Buy recycled concrete as CO2 storage – salzburg.ORF.at
Environment&Climate
The production of concrete releases more climate-damaging carbon dioxide (CO2) worldwide than international air travel. Therefore, Salzburg and Swiss researchers in Golling (Tennengau) are now enriching recycled concrete with the greenhouse gas and building a residential complex with it.
The building material is responsible for seven percent of carbon dioxide emissions worldwide, significantly more than international air traffic.

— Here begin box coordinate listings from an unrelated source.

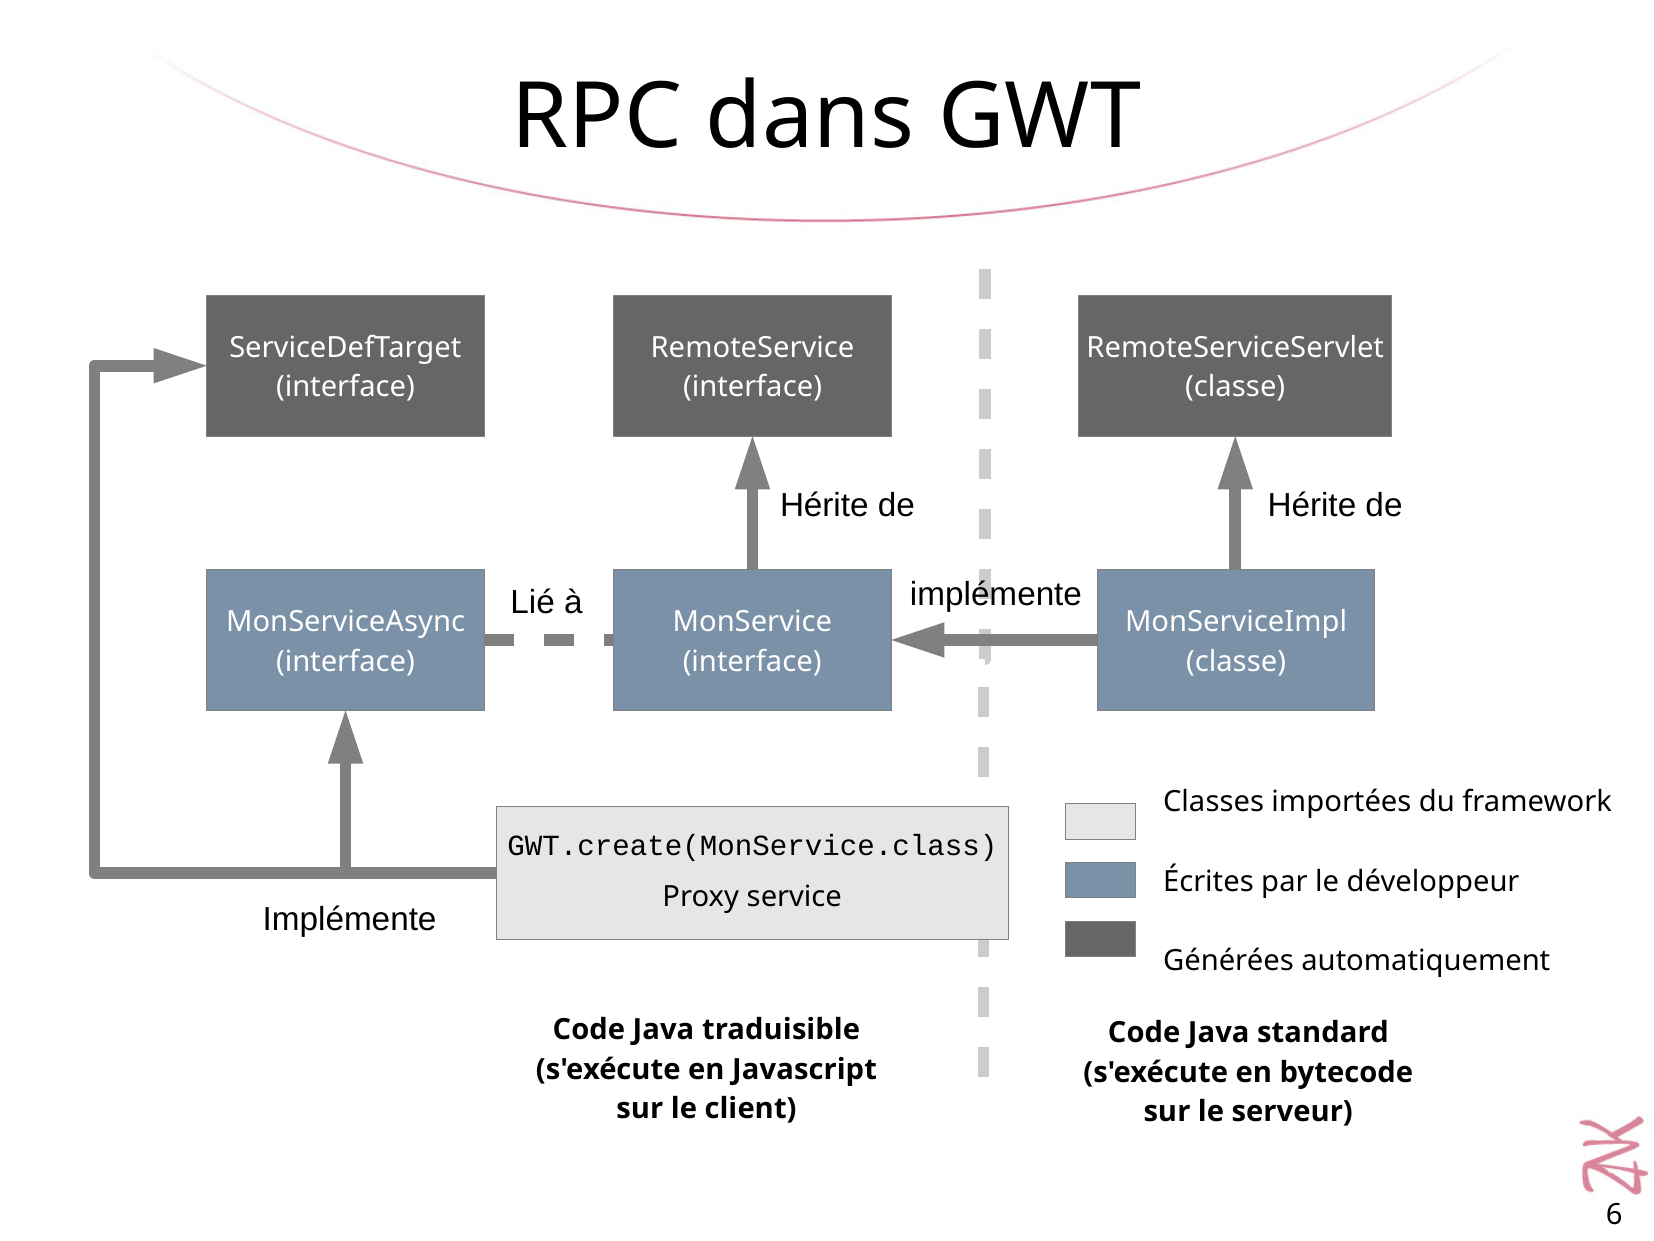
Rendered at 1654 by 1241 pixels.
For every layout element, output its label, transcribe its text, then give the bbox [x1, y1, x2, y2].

text_box Hérite de [765, 478, 934, 531]
text_box [1065, 803, 1136, 840]
text_box [1065, 862, 1136, 898]
text_box Code Java standard (s'exécute en bytecode sur le serveur) [1051, 995, 1446, 1146]
text_box Hérite de [1252, 478, 1421, 531]
text_box RemoteServiceServlet (classe) [1078, 295, 1392, 437]
text_box Implémente [248, 892, 452, 945]
text_box Lié à [495, 575, 598, 628]
picture [4, 1, 1654, 1241]
text_box MonServiceImpl (classe) [1097, 569, 1375, 711]
text_box MonService (interface) [613, 569, 892, 711]
text_box RemoteService (interface) [613, 295, 892, 437]
title RPC dans GWT [82, 11, 1571, 213]
text_box Code Java traduisible (s'exécute en Javascript sur le client) [444, 1027, 969, 1108]
text_box [1065, 921, 1136, 957]
text_box implémente [895, 567, 1098, 621]
text_box GWT.create(MonService.class) Proxy service [496, 806, 1009, 940]
text_box Classes importées du framework Écrites par le développeur Générées automatiquement [1254, 829, 1521, 930]
text_box ServiceDefTarget (interface) [206, 295, 485, 437]
text_box MonServiceAsync (interface) [206, 569, 485, 711]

The process of binding the greenhouse gas in concrete has already been set up in Switzerland and some of it has been publicly advertised there, says Roland Wernik, Managing Director of Salzburg Housing.
Granules from old concrete bind carbon dioxide
Demolition concrete is first crushed into granules and then mixed with CO2, explains recycling entrepreneur Christian Ehrensberger. “The concrete binds the carbon dioxide in the fine pores of its substance surface. The refined concrete granulate is fed into the production chain for fresh concrete, where it replaces sand and gravel.”

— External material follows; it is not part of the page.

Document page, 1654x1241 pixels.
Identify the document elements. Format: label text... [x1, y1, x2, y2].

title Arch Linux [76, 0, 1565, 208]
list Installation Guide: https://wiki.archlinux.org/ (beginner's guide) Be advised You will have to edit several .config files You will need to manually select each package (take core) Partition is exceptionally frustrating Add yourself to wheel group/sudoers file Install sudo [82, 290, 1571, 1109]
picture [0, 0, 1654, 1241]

Wernik adds that this means ten percent less CO2 emissions in the climate balance of fresh concrete. The research project is being carried out in Werfen-Tenneck (Pongau) in cooperation with Salzburg Wohnbau, the companies Deisl-Beton in Hallein (Tennengau), the Ehrensberger gravel and recycling plant in Tenneck as well as the Structural Testing and Research Institute Salzburg (bvfs) and a Swiss Company.
Ten kilos of CO2 bound per cubic meter of concrete
Currently, ten kilograms of CO2 can be bound per cubic meter of concrete, and this amount is now to be multiplied. In the future, it should also be possible to bind carbon dioxide in rock or humus. In Tenneck, up to 120 tons of recycled concrete are to be enriched with CO2 every day. The carbon dioxide required for this is delivered from a bioethanol plant in Tulln (Lower Austria) and liquefied for transport.
“We expect to be able to bind 6,000 to 8,000 tons of CO2. This also makes the whole thing interesting for the trading of CO2 certificates and shows that negative emissions can not only bring costs, but can even bring economic success,” says Wernik.
Climate protection as a lucrative business model
“Climate protection must be a line of business where money is earned with generated climate benefits,” says the managing director of Neustark AG, based in Bern (Switzerland). Recycled concrete has also already been used for schools in Anif and Wals-Siezenheim (both in Flachgau).
The building material, which has now been mixed with carbon dioxide, is now being used for the first time in a residential complex in Golling. The aim of the Salzburg-Swiss research is now to use the process in this country for public construction contracts.